We use ” unwanted” original work for further art activities
(Seeing scraps of art in a new product often creates a new enjoyment of the art work.)
- We use a small paper frame (about postcard size), we select a section that best fits the picture. Even just framing art work gives a finish that helps highlight the colours.
- Use a smaller viewfinder (a frame about the size of a matchbox), the child can select any interesting part of the picture to enlarge and redraw as an abstract work.
- Make an abstract collage from the painting. See a wonderful example at Barb’s Harmony Art Mom ~ Watercolour Painting Collage.
- Laminate the art work for table placemats.
- Use a selection of art works for calendars or gift tags.
- Scrapbook with art works. (I don’t make conventional scrapbook pages, but use art scraps for background paper for scrapbook pages.)
- Use sections of art works for making cards.
- Cut up art into strips and laminate them for bookmarks.
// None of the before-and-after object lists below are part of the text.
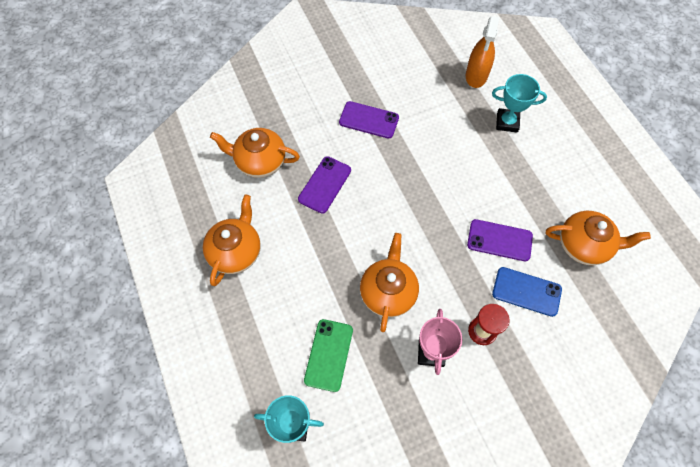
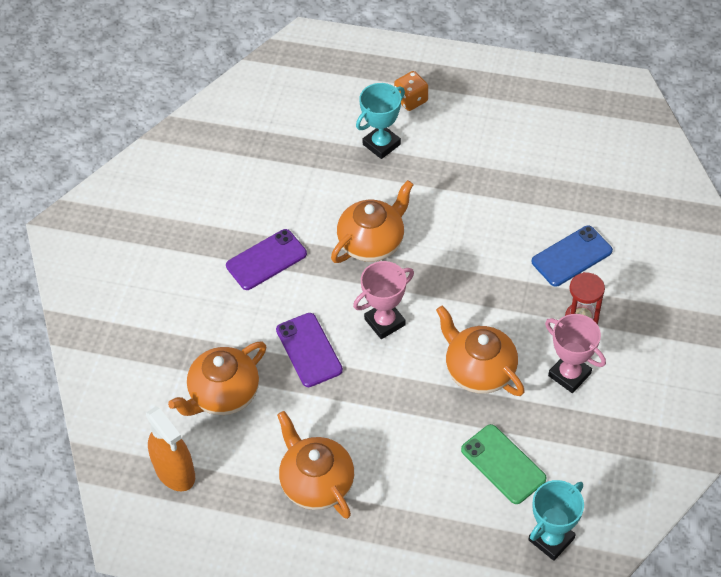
camera: 50 degrees left, 10 degrees down
orange spray bottle [466,16,499,88] -> orange spray bottle moved to [146,406,195,491]
purple phone [467,219,533,261] -> none
orange teapot [546,211,651,265] -> orange teapot moved to [331,180,414,263]
none -> pink trophy [353,261,414,339]
none -> orange dice [394,71,428,111]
I loved these 8 Questions to Ask your Children about their Art I found in Rachel Lynette’s website minds-in-bloom.com.
- What can you tell me about your picture? This open-ended question is a great way to get kids talking about their art. It is especially good if you cannot tell what the picture is. Nothing worse than saying, “What a lovely horse.” only to have the child tell you it is supposed to be a dog.
- How did you get the idea for this picture? By explaining the inspiration, the child recognizes his own creative spark and makes the connection from real-life events to artistic creation
- What do you like about your picture? Encourages the child to look carefully at his art and make a judgment. More importantly, this question teaches your child to value his own internal validation rather than performing in hopes of gaining the approval of others.
- What title would you give this work? Titles can offer a new dimension to a piece of art. Also, a title encourages your child to think about the main idea or concept of her work.
- Why did you…..use brown for the sky? Make the girl so much larger than the boy? Use only the bottom of the paper? Basically ask why the child decided to draw or color a specific element of the work in a particular way. Make sure your tone is neutral – you are asking for clarity, not judging or criticizing the work.
- How were you feeling when you made this picture? Connecting emotions with creative expression.
- How do hope other people will feel when they look at your picture? Allows the child to put himself in another’s place and imagine how his work affects that person. You could also make this question more specific by naming a particular person: How do you think grandma will feel when she looks at your picture?
- If you could make this picture again, what would you do differently? Professional artists often make many versions of the same picture, trying new things, tweaking, experimenting. Encourage your young artist to do the same.
What suggestions do you have for talking with your children about their art?